# What the task asks
Every record below should be printed exactly, except for the pictures.
START Dataset
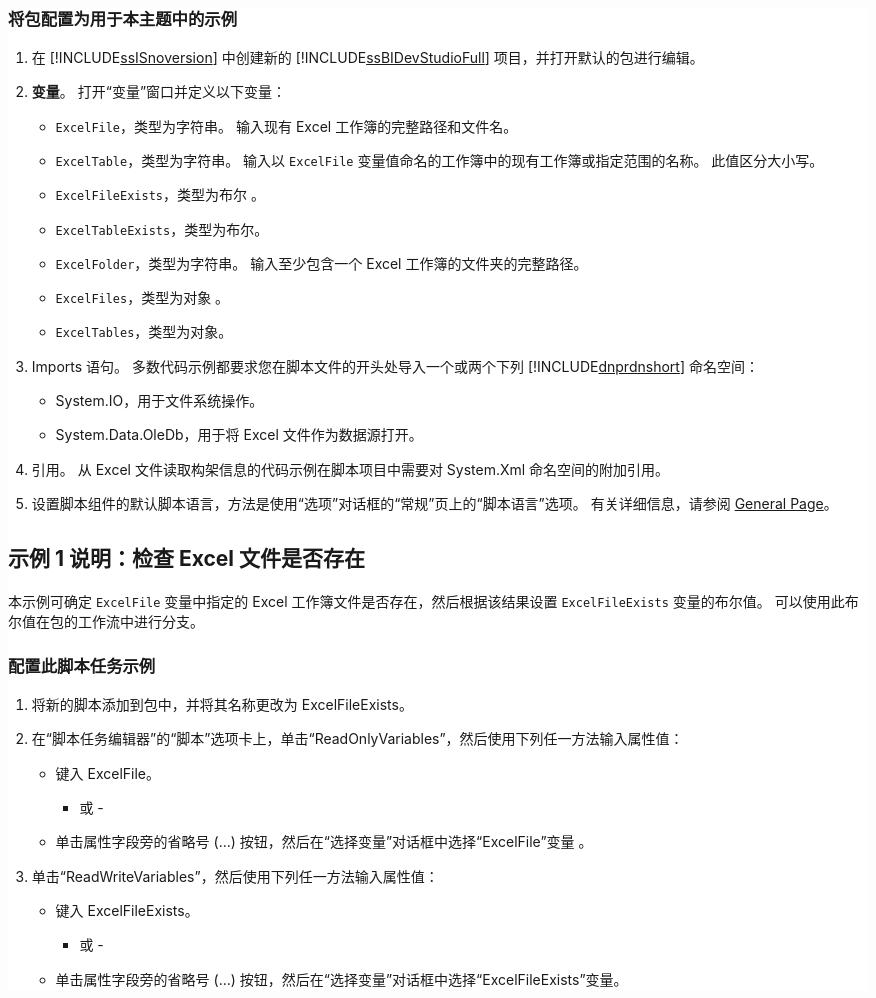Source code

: ### <a name="to-configure-a-package-for-use-with-the-examples-in-this-topic"></a>将包配置为用于本主题中的示例  
  
1.  在 [!INCLUDE[ssISnoversion](../../includes/ssisnoversion-md.md)] 中创建新的 [!INCLUDE[ssBIDevStudioFull](../../includes/ssbidevstudiofull-md.md)] 项目，并打开默认的包进行编辑。  
  
2.  **变量**。 打开“变量”窗口并定义以下变量：  
  
    -   `ExcelFile`，类型为字符串。 输入现有 Excel 工作簿的完整路径和文件名。  
  
    -   `ExcelTable`，类型为字符串。 输入以 `ExcelFile` 变量值命名的工作簿中的现有工作簿或指定范围的名称。 此值区分大小写。  
  
    -   `ExcelFileExists`，类型为布尔  。  
  
    -   `ExcelTableExists`，类型为布尔。  
  
    -   `ExcelFolder`，类型为字符串。 输入至少包含一个 Excel 工作簿的文件夹的完整路径。  
  
    -   `ExcelFiles`，类型为对象  。  
  
    -   `ExcelTables`，类型为对象。  
  
3.  Imports 语句。 多数代码示例都要求您在脚本文件的开头处导入一个或两个下列 [!INCLUDE[dnprdnshort](../../includes/dnprdnshort-md.md)] 命名空间：  
  
    -   System.IO，用于文件系统操作。  
  
    -   System.Data.OleDb，用于将 Excel 文件作为数据源打开。  
  
4.  引用。 从 Excel 文件读取构架信息的代码示例在脚本项目中需要对 System.Xml 命名空间的附加引用。  
  
5.  设置脚本组件的默认脚本语言，方法是使用“选项”对话框的“常规”页上的“脚本语言”选项。 有关详细信息，请参阅 [General Page](../general-page-of-integration-services-designers-options.md)。  
  
##  <a name="example-1-description-check-whether-an-excel-file-exists"></a><a name="example1"></a> 示例 1 说明：检查 Excel 文件是否存在  
 本示例可确定 `ExcelFile` 变量中指定的 Excel 工作簿文件是否存在，然后根据该结果设置 `ExcelFileExists` 变量的布尔值。 可以使用此布尔值在包的工作流中进行分支。  
  
### <a name="to-configure-this-script-task-example"></a>配置此脚本任务示例  
  
1.  将新的脚本添加到包中，并将其名称更改为 ExcelFileExists。  
  
2.  在“脚本任务编辑器”的“脚本”选项卡上，单击“ReadOnlyVariables”，然后使用下列任一方法输入属性值：  
  
    -   键入 ExcelFile。  
  
         - 或 -  
  
    -   单击属性字段旁的省略号 (…) 按钮，然后在“选择变量”对话框中选择“ExcelFile”变量  。  
  
3.  单击“ReadWriteVariables”，然后使用下列任一方法输入属性值：  
  
    -   键入 ExcelFileExists。  
  
         - 或 -  
  
    -   单击属性字段旁的省略号 (…) 按钮，然后在“选择变量”对话框中选择“ExcelFileExists”变量。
END Dataset
# Task output
Source code

: ### <a name="to-configure-a-package-for-use-with-the-examples-in-this-topic"></a>将包配置为用于本主题中的示例  
  
1.  在 [!INCLUDE[ssISnoversion](../../includes/ssisnoversion-md.md)] 中创建新的 [!INCLUDE[ssBIDevStudioFull](../../includes/ssbidevstudiofull-md.md)] 项目，并打开默认的包进行编辑。  
  
2.  **变量**。 打开“变量”窗口并定义以下变量：  
  
    -   `ExcelFile`，类型为字符串。 输入现有 Excel 工作簿的完整路径和文件名。  
  
    -   `ExcelTable`，类型为字符串。 输入以 `ExcelFile` 变量值命名的工作簿中的现有工作簿或指定范围的名称。 此值区分大小写。  
  
    -   `ExcelFileExists`，类型为布尔  。  
  
    -   `ExcelTableExists`，类型为布尔。  
  
    -   `ExcelFolder`，类型为字符串。 输入至少包含一个 Excel 工作簿的文件夹的完整路径。  
  
    -   `ExcelFiles`，类型为对象  。  
  
    -   `ExcelTables`，类型为对象。  
  
3.  Imports 语句。 多数代码示例都要求您在脚本文件的开头处导入一个或两个下列 [!INCLUDE[dnprdnshort](../../includes/dnprdnshort-md.md)] 命名空间：  
  
    -   System.IO，用于文件系统操作。  
  
    -   System.Data.OleDb，用于将 Excel 文件作为数据源打开。  
  
4.  引用。 从 Excel 文件读取构架信息的代码示例在脚本项目中需要对 System.Xml 命名空间的附加引用。  
  
5.  设置脚本组件的默认脚本语言，方法是使用“选项”对话框的“常规”页上的“脚本语言”选项。 有关详细信息，请参阅 [General Page](../general-page-of-integration-services-designers-options.md)。  
  
##  <a name="example-1-description-check-whether-an-excel-file-exists"></a><a name="example1"></a> 示例 1 说明：检查 Excel 文件是否存在  
 本示例可确定 `ExcelFile` 变量中指定的 Excel 工作簿文件是否存在，然后根据该结果设置 `ExcelFileExists` 变量的布尔值。 可以使用此布尔值在包的工作流中进行分支。  
  
### <a name="to-configure-this-script-task-example"></a>配置此脚本任务示例  
  
1.  将新的脚本添加到包中，并将其名称更改为 ExcelFileExists。  
  
2.  在“脚本任务编辑器”的“脚本”选项卡上，单击“ReadOnlyVariables”，然后使用下列任一方法输入属性值：  
  
    -   键入 ExcelFile。  
  
         - 或 -  
  
    -   单击属性字段旁的省略号 (…) 按钮，然后在“选择变量”对话框中选择“ExcelFile”变量  。  
  
3.  单击“ReadWriteVariables”，然后使用下列任一方法输入属性值：  
  
    -   键入 ExcelFileExists。  
  
         - 或 -  
  
    -   单击属性字段旁的省略号 (…) 按钮，然后在“选择变量”对话框中选择“ExcelFileExists”变量。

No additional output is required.